Ayobami I Ojelabi, Oluwabusayo I Omotosho and Olajide A Oladejo. Classification and Detection of Citrus Disease using Feature Extraction and Support Vector Machine (SVM). International Journal of Computer Applications 177(17):17-25, November 2019. BibTeX

@article{10.5120/ijca2019919582,
	author = {Ayobami I. Ojelabi and Oluwabusayo I. Omotosho and Olajide A. Oladejo},
	title = {Classification and Detection of Citrus Disease using Feature Extraction and Support Vector Machine (SVM)},
	journal = {International Journal of Computer Applications},
	issue_date = {November 2019},
	volume = {177},
	number = {17},
	month = {Nov},
	year = {2019},
	issn = {0975-8887},
	pages = {17-25},
	numpages = {9},
	url = {http://www.ijcaonline.org/archives/volume177/number17/30990-2019919582},
	doi = {10.5120/ijca2019919582},
	publisher = {Foundation of Computer Science (FCS), NY, USA},
	address = {New York, USA}
}

Abstract

In agriculture, plant infections are responsible for the reduction in the production of citrus fruits which causes a major economic loss.
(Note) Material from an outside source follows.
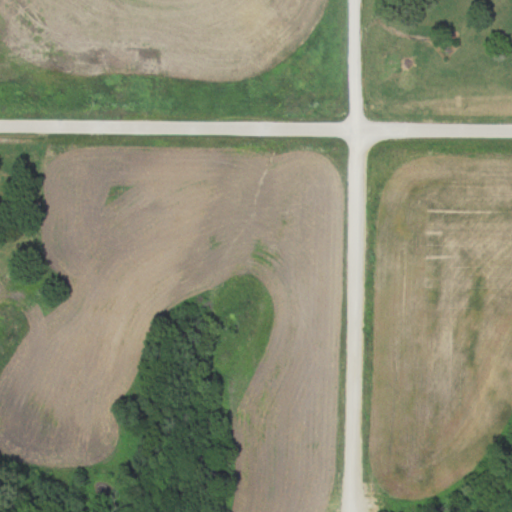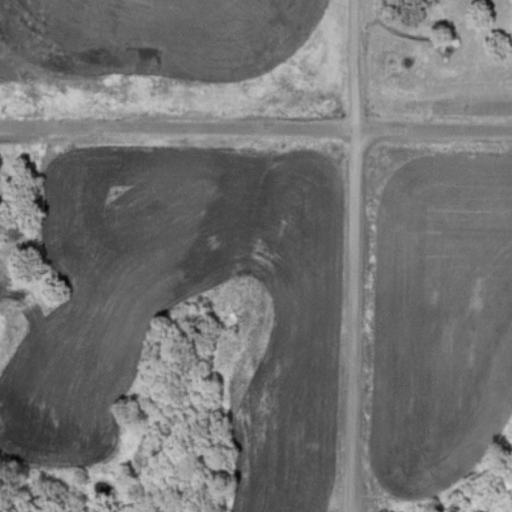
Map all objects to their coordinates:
road: (176, 126)
road: (432, 131)
road: (351, 256)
In plants, citrus is used as a major source of nutrients like vitamin C throughout the universe. However, ‘Citrus’ diseases badly affect the production and quality of citrus fruits. Over the years, image processing techniques have been widely used for detection and classification of citrus diseases but a novel model for such challenge has not been properly explored. Hence, the need for a model that will be able to label the diseases accordingly.

A model for detection and classification of citrus diseases using feature selection and support vector machine (SVM) was developed. The method consists of two primary phases; (a) detection of lesion spots on the citrus fruits; (b) classification of citrus diseases. The citrus lesion spots are extracted by an optimized segmentation method using K-means, which was performed on an enhanced citrus image. The selected features are fed into Support Vector Machine (SVM) for the citrus disease classification, and the model tested with various test images that consist of healthy and diseased citrus fruits.

The model shows a better performance than previous models at 95% accuracy.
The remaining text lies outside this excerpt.